Amit Gupta, MD, SAG Infotech:
Equity benchmarks, the Sensex and Nifty, surged towards their all-time highs as the RBI maintained its policy rates and stance. The Sensex hit an intraday high of 63,317.16, with the Nifty reaching 18,775.60. The repo rate remained unchanged at 6.5%, given concerns about inflation exceeding the 4% target. Analysts predict a higher likelihood of rate cuts due to robust economic growth and easing inflation. While the Nifty Bank index rose by 0.30%, the Realty and Auto indices saw declines. The RBI's decision aligns with expectations, reflecting caution towards inflation, with a GDP growth forecast of 6.5%. However, downside risks to growth persist, and rate cuts hinge on growth-inflation prospects. Market experts anticipate an extended pause by the RBI, as uncertainties in the global market and the influx of ?2000 notes into the banking system affect liquidity and yield dynamics.
Gurmit Singh Arora, National President, Indian Plumbing Association:
The recent move to keep the REPO rate unchanged is on the expected lines. The Indian economic outlook looks promising with most leading agencies predicting a GDP growth rate in the range of 6-7%. The inflation pressure is within control. In April Indian inflation dipped to 4.7%, one of the lowest in the past 18 months. This is a positive sign not just for the economy but also for the real estate and allied industries. A strong economic outlook coupled with lowered inflation will drive growth in consumer spending. Meanwhile, there are threats from international geopolitical tensions and fragile global financial markets. This has led the government to keep the rate unchanged like previous times and further evaluate the situation.
Nidhi Aggarwal, Founder, SpaceMantra:
The rate pause decision and Governor’s commentary can be interpreted as positive for the market. His statement that India’s economic and financial sector remains resilient amidst global headwinds is a testament to the country's strong and improving fundamentals. Today's decision is an indication that the MPC has come to the end of the rate hiking cycle that started in May 2022. If monsoon and agri output remain normal and the global scenario is favourable, the RBI may consider a rate cut by end of 2023. From the stock market perspective, this is a positive development.
Ravi Singhal, CEO, GCL Broking:
As we can see, the RBI maintains its current stance, despite Canada raising interest rates yesterday. This will encourage additional investment in banking stocks. Inflation TGT is still higher than projected owing to the El Nino impact, but we believe that after Diwali policy interest rates will be reduced, and the market will go in a favourable path from here.
Subhash Goel, MD, Goel Ganga Developments:
As expected, RBI has decided to keep the repo rates unchanged for second time in a row. This is a good news for the real estate sector and the outlook for homebuyers who are looing to buy a property via a home loan in near future remains favourable.

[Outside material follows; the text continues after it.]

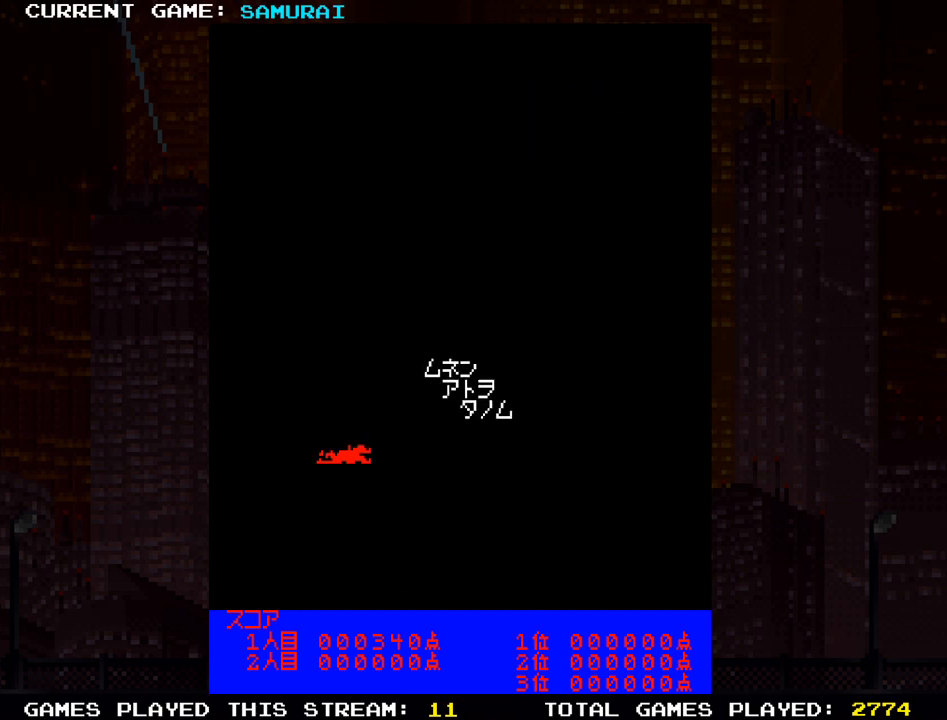
{"buttons": [], "left_stick": "center", "events": []}
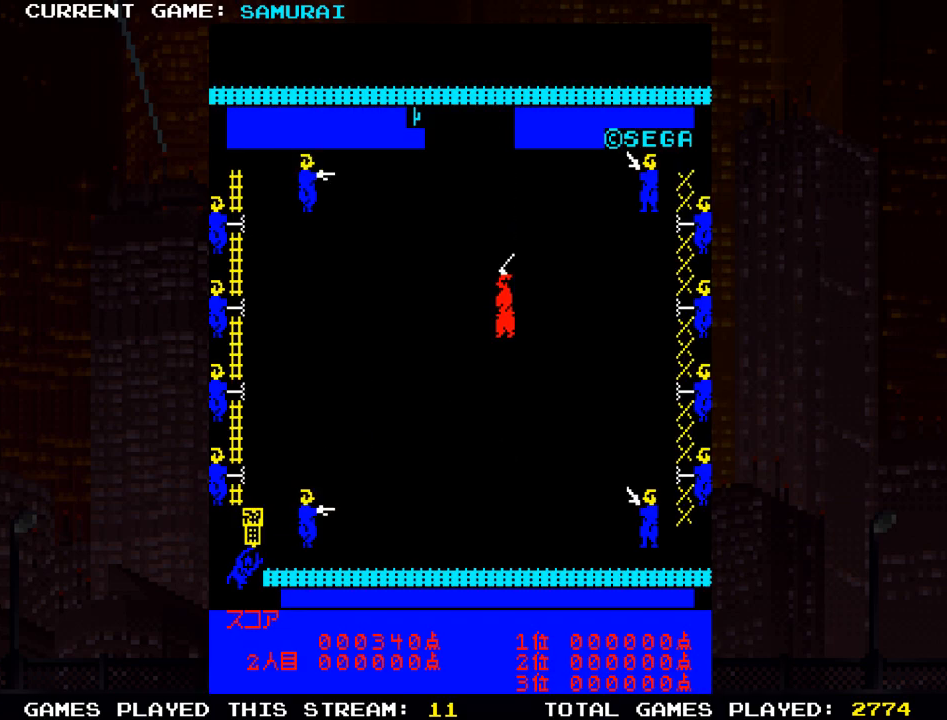
{"buttons": [], "left_stick": "center", "events": []}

This announcement can provide a booster in maintaining the momentum in housing sector which has so far been firing on all cylinders.
Suren Goel, Partner RPS Group:
RBI’s keeping the repo rate unchanged despite a lowered inflation is on expected lines. The regulatory body will further evaluate the economy before taking a major step. This is more to do with the international slowdown and muted demand in the global markets rather than the Indian economy. However, RBI has to think about other means to boost realty demand in the country. Incentives such as lowered stamp duty, higher income tax exemption slabs on home loans, and reduced capital gain taxes can give a further positive push to the industry, which is looking upbeat at the moment. This won’t just drive demand but also create more employment & support other industries. A healthy real estate and a robust economy feed into each other and all the stakeholders have to understand this.